La première question, avant les distributions, avant les outils, avant les sauvegardes : ai-je encore besoin de Windows ?
Pendant des années, la réponse aurait été oui sans hésiter. Mais en regardant ce que je fais vraiment de mon poste — naviguer sur le web, un peu de bureautique — je me suis rendu compte qu'il n'y avait plus grand-chose qui dépendait spécifiquement de Windows. Le navigateur tourne partout pareil, et la bureautique tient soit dans un onglet, soit dans une suite libre. Quelques utilitaires Windows-only, parfois, mais plus rien d'irremplaçable.
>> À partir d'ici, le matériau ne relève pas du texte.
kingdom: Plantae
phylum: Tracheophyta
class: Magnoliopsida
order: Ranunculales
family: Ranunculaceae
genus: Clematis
Sauf un domaine : les jeux.
Linux et les jeux : viable ?
C'est le frein qui m'a retenu le plus longtemps. Tant que jouer sous Linux voulait dire « se battre avec Wine », je restais. Mais entre Proton, le Steam Deck et les heures de retour d'expérience accumulées sur ProtonDB, la situation a énormément changé. La majorité des jeux auxquels je touche tournent maintenant sans bidouille — quelques-uns avec un drapeau de lancement, presque aucun qui demande de mettre les mains dans le moteur.
Il restera des cas — les jeux avec anti-cheat noyau, certains éditeurs très spécifiques — mais ce ne sera plus la règle, juste l'exception. Pour la première fois, le compromis me paraît acceptable.
Choisir une distribution : Zorin OS 18.1
Après être passé par les suspects habituels (Pop!_OS, Fedora), le vrai choix s'est joué entre Zorin OS et Linux Mint — les deux cochent à peu près les mêmes cases. C'est finalement Zorin (en version 18.1 au moment où j'écris) qui l'a emporté. Quelques raisons :
- L'allure de Windows sans la moelle. Le bureau est familier, les habitudes restent. Ce qui change, c'est ce qui se passe en dessous.
- Une base Ubuntu LTS. Stable, bien documentée, énormément de paquets disponibles.
- L'orientation grand-public assumée. Je migre, je n'ai pas envie de passer mes soirées à reconstruire ma session graphique.
- Européen, pas américain. Zorin est développé en Irlande. Le problème, ce n'est pas la tech américaine en soi : c'est l'incertitude créée par le gouvernement américain. À équivalence technique, je préfère un projet posé hors de cette zone d'instabilité.
- Brave par défaut. Le navigateur préinstallé est Brave, pas Firefox. Firefox et moi, ça n'a jamais vraiment pris — trouver Brave déjà en place m'épargne la case « désinstaller, réinstaller ».
Pas le choix le plus exotique, c'est exactement le but : un atterrissage en douceur.
Je me suis lancé
L'installation est faite. La machine tourne sous Zorin. La suite — la vraie : configurer, migrer mes données, retrouver mes habitudes, jouer — c'est ce que ce blog va raconter.